Korrelation zwischen der Residuallast und den Strompreisabweichungen zwischen modellierten und historischen Daten

Die entwickelte lineare Regression als nachgelagerte Korrekturfunktion kann die modellierten Strompreise für das Jahr 2018 für die Bewertung von Erlöspotenzialen stark verbessern. Allerdings können die realen Erlöse von Flexibilitäten weiterhin nicht abgebildet werden. Für zukünftige Jahre (2030 oder 2050) ist die Nutzung dieser nachgelagerten Korrekturfunktion jedoch nicht möglich. Gründe hierfür sind zum einen die zu erwartende fundamental andere Charakteristik der Strompreise gegenüber 2018 und zum anderen mögliche Änderungen im Marktdesign. In zukünftigen Jahren sind viele Zeitpunkte mit hohen Strompreisen bedingt durch die höheren Grenzkosten konventioneller Kraftwerke aufgrund von höheren Brennstoff- und CO2-Preisen zu erwarten.
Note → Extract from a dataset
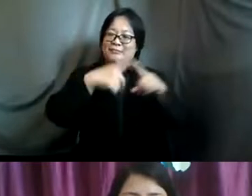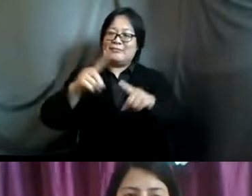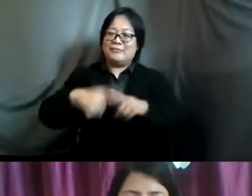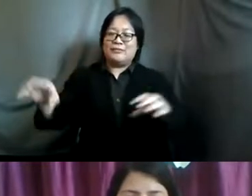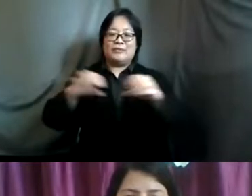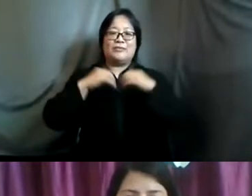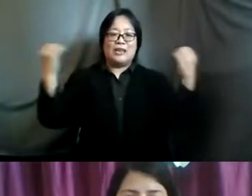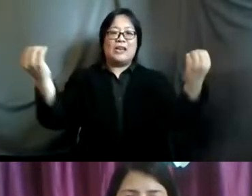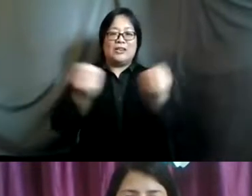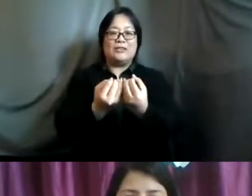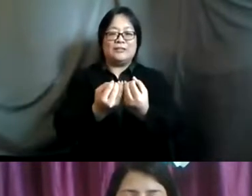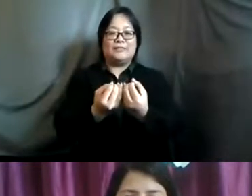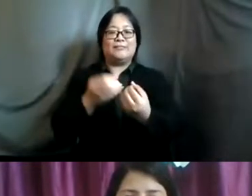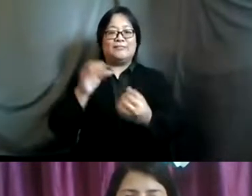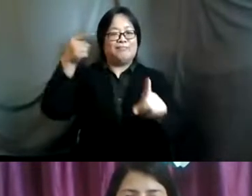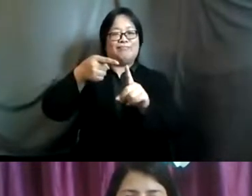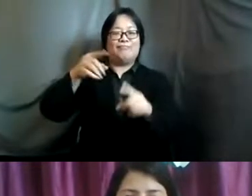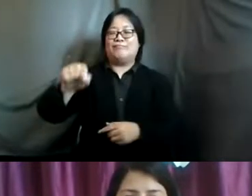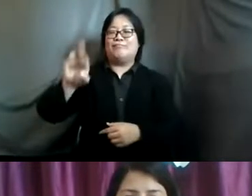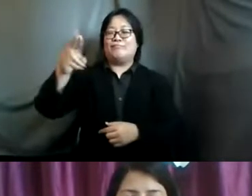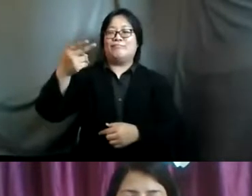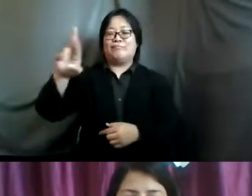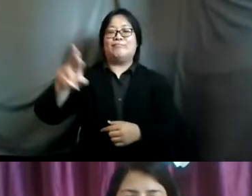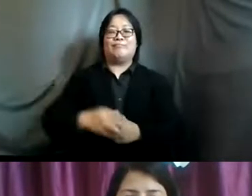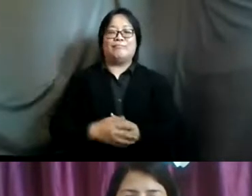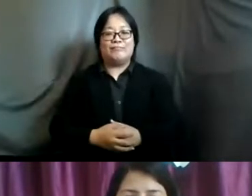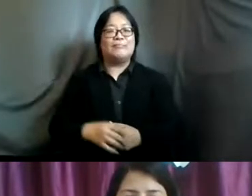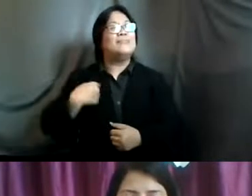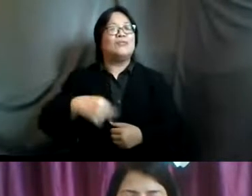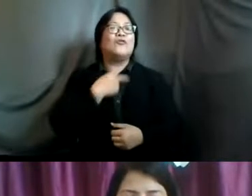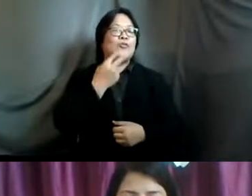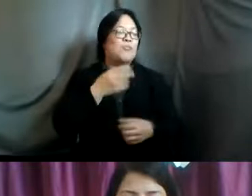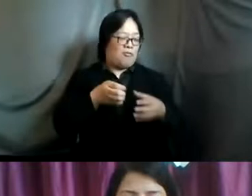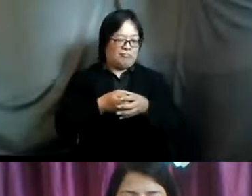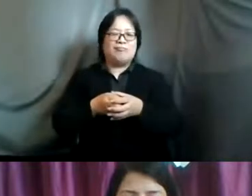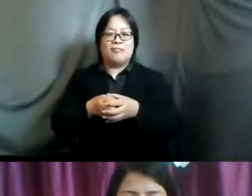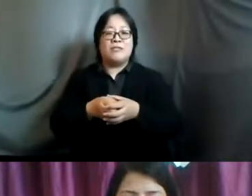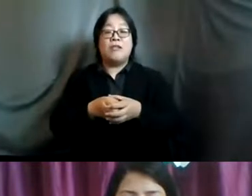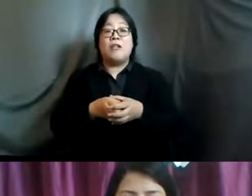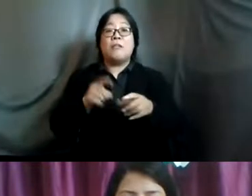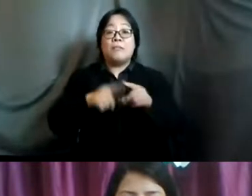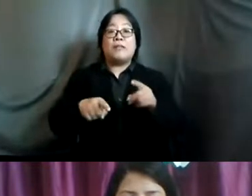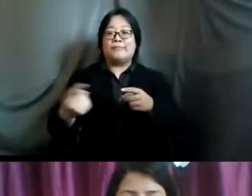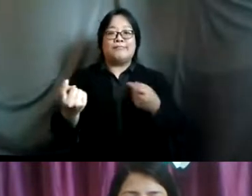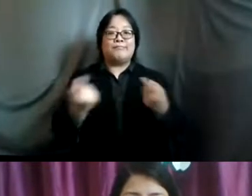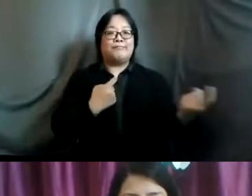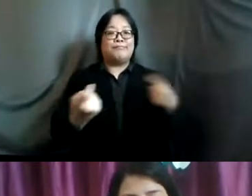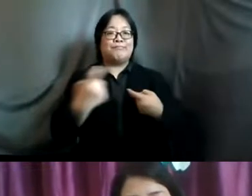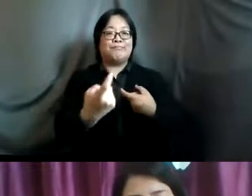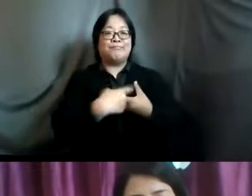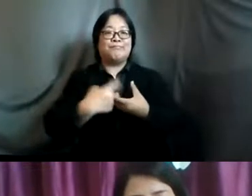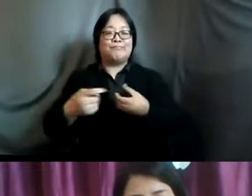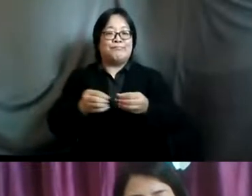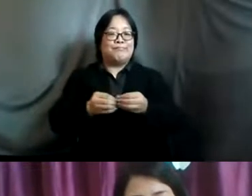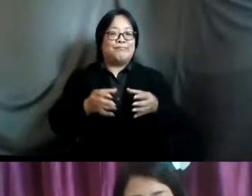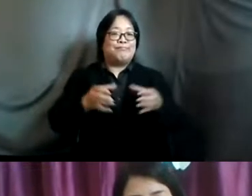working in srhr which are small voices alone but as sirkshaya mentioned when we come together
Außerdem gibt es viele Zeitpunkte mit Erzeugungsüberschüssen aus erneuerbaren Energien und damit einhergehend Strompreisen von 0 €/MWh bedingt durch den starken EE-Ausbau. Dieser sorgt zudem dazu, dass die Residuallast nach unten verschoben wird. Dadurch würde bei Verwendung der aktuellen erstellten Korrekturfunktion der mittlere Strompreis insgesamt reduziert werden. Nach Willen der neuen Regierung werden zudem Anpassungen in der Regulierung wie zum Beispiel Anpassung beim EEG oder die 4-Stunden-Regel erwartet, welche die Strompreischarakteristik beeinflussen. Insgesamt sorgen die obengenannten Punkte dafür, dass die Nutzung der auf historischen Strompreisen basierenden Anpassungsfunktion für zukünftige Jahre ab 2030 nicht zielführend ist.

Insgesamt konnte mit den durchgeführten Arbeiten gezeigt werden, dass es verschiedenste Einflussfaktoren für die Strompreisabweichungen zwischen modellierten und historischen Daten existieren, welche die Erlöspotenziale von Flexibilitäten beeinflussen. Einflussfaktoren, welche aus Modellvereinfachungen resultieren, wie zum Beispiel mittlere Kraftwerksverfügbarkeiten, wurden detailliert analysiert, um ihren Einfluss auf das zukünftige Energiesystem zu ermitteln und eine mögliche Anpassung des Einflussfaktors diskutiert. Auch wenn viele Aspekte für zukünftige Jahre nicht adressiert werden können, kann die systematische Aufbereitung der Einflussfaktoren für spätere Analysen verwendet werden. Parallel wurde eine nachgelagerte Korrekturfunktion basierend auf der Residuallast entwickelt. Diese liefert gute Ergebnisse für die nächsten Jahre, auch wenn sie aufgrund des sich stark wandelnden Energiesystems nicht für langfristige Analysen nutzbar ist.

Die Arbeit ist Teil des Projektes Kopernikus SynErgie.